Federal medical privacy laws, such as the Health Insurance Portability and Accountability Act of 1996 (HIPAA), limit some types of information that hospitals can provide to the news media.
HIPAA is designed to protect the privacy and confidentiality of patient information. HIPAA regulations govern which information may and may not be released without authorization from the patient.
Failure to abide by HIPAA regulations can result in fines and sanctions against the hospital.
Privacy laws have always restricted the release of certain patient information to the media. HIPAA regulations are much more stringent.
Information that can be released:
- The patient's general condition may be released only if the inquiry specifically identifies the patient by name, and if the patient is listed in our patient directory.
- Only a one-word condition may be released: undetermined, good, fair, serious or critical.
- The press may be told if a patient has been treated and released -- but no information on the release date or where the patient was released may be given.

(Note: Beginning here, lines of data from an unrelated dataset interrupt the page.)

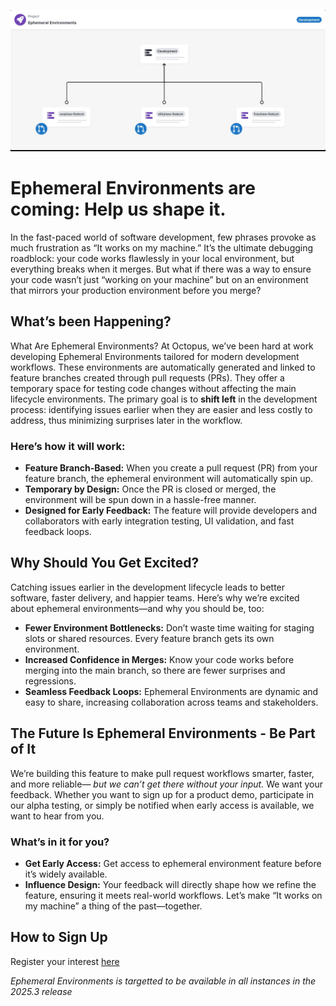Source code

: ![ephemeral environments set up based development environment](friendly-neighbourhood-designer.jpg)
# Ephemeral Environments are coming: Help us shape it.

In the fast-paced world of software development, few phrases provoke as much frustration as “It works on my machine.” It’s the ultimate debugging roadblock: your code works flawlessly in your local environment, but everything breaks when it merges. But what if there was a way to ensure your code wasn’t just “working on your machine” but on an environment that mirrors your production environment before you merge?

## What’s been Happening?
What Are Ephemeral Environments? At Octopus, we’ve been hard at work developing Ephemeral Environments tailored for modern development workflows. These environments are automatically generated and linked to feature branches created through pull requests (PRs). They offer a temporary space for testing code changes without affecting the main lifecycle environments. 
The primary goal is to **shift left** in the development process: identifying issues earlier when they are easier and less costly to address, thus minimizing surprises later in the workflow. 
### Here’s how it will work:
- **Feature Branch-Based:** When you create a pull request (PR) from your feature branch, the ephemeral environment will automatically spin up.
- **Temporary by Design:** Once the PR is closed or merged, the environment will be spun down in a hassle-free manner.
- **Designed for Early Feedback:** The feature will provide developers and collaborators with early integration testing, UI validation, and fast feedback loops.

## Why Should You Get Excited?
Catching issues earlier in the development lifecycle leads to better software, faster delivery, and happier teams. Here’s why we’re excited about ephemeral environments—and why you should be, too:
- **Fewer Environment Bottlenecks:** Don’t waste time waiting for staging slots or shared resources. Every feature branch gets its own environment.
- **Increased Confidence in Merges:** Know your code works before merging into the main branch, so there are fewer surprises and regressions.
- **Seamless Feedback Loops:** Ephemeral Environments are dynamic and easy to share, increasing collaboration across teams and stakeholders.

## The Future Is Ephemeral Environments - Be Part of It
We’re building this feature to make pull request workflows smarter, faster, and more reliable— *but we can’t get there without your input.*
We want your feedback. Whether you want to sign up for a product demo, participate in our alpha testing, or simply be notified when early access is available, we want to hear from you.
### What’s in it for you?
- **Get Early Access:** Get access to ephemeral environment feature before it’s widely available.
- **Influence Design:** Your feedback will directly shape how we refine the feature, ensuring it meets real-world workflows.
Let’s make “It works on my machine” a thing of the past—together.

## How to Sign Up
Register your interest [here](https://admin.typeform.com/form/ZOia9Aje/create?block=9ded49c0-1887-400a-a9ba-5e2ae8aab68d)

*Ephemeral Environments is targetted to be available in all instances in the 2025.3 release* 
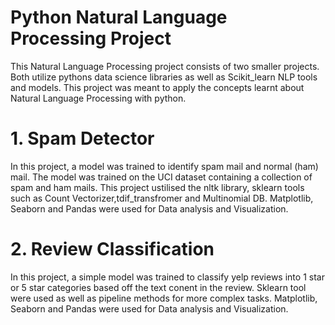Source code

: # Python Natural Language Processing Project
This Natural Language Processing project consists of two smaller projects. Both utilize pythons data science libraries as well as Scikit_learn NLP tools and models.
This project was meant to apply the concepts learnt about Natural Language Processing with python.

# 1. Spam Detector
In this project, a model was trained to identify spam mail and normal (ham) mail. The model was trained on the UCI dataset containing a collection of spam and ham mails.
This project ustilised the nltk library, sklearn tools such as Count Vectorizer,tdif_transfromer and Multinomial DB.
Matplotlib, Seaborn and Pandas were used for Data analysis and Visualization.

# 2. Review Classification
In this project, a simple model was trained to classify yelp reviews into 1 star or 5 star categories based off the text conent in the review.
Sklearn tool were used as well as pipeline methods for more complex tasks.
Matplotlib, Seaborn and Pandas were used for Data analysis and Visualization.
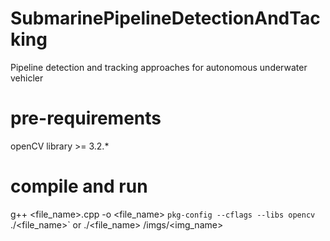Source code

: # SubmarinePipelineDetectionAndTacking
Pipeline detection and tracking approaches for autonomous underwater vehicler


# pre-requirements
openCV library >= 3.2.*

# compile and run

g++ <file_name>.cpp -o <file_name>  `pkg-config --cflags --libs opencv`
./<file_name>` or ./<file_name> /imgs/<img_name>
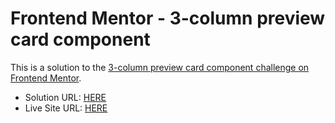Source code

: # Frontend Mentor - 3-column preview card component

This is a solution to the [3-column preview card component challenge on Frontend Mentor](https://www.frontendmentor.io/challenges/3column-preview-card-component-pH92eAR2-).

- Solution URL: [HERE](https://www.frontendmentor.io/solutions/3column-preview-card-component-B15bKApI9)
- Live Site URL: [HERE](https://jmolinamelgarejo.github.io/3-column-preview-card-component/)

Information that cannot be released:
- No information shall be released when a patient specifically requests it.
- Cause, date or time of death.
- Identity and any information about sexual assault victims, suspected domestic violence victims, psychiatric, drug or alcohol abuse patients.
- No information concerning prisoners. These questions will be referred to the proper police, jail or prison official.
With the patient's authorization, the following may be released or allowed:
- Specific details about the patient's hospitalization or diagnosis
- In the case of a juvenile, the name of the parent may be released only with the parent's consent.
- Media interviews and/or photographs of patients. These must be arranged through the Strategic Services department, and a written authorization form signed first by the patient. A Strategic Services escort is also required.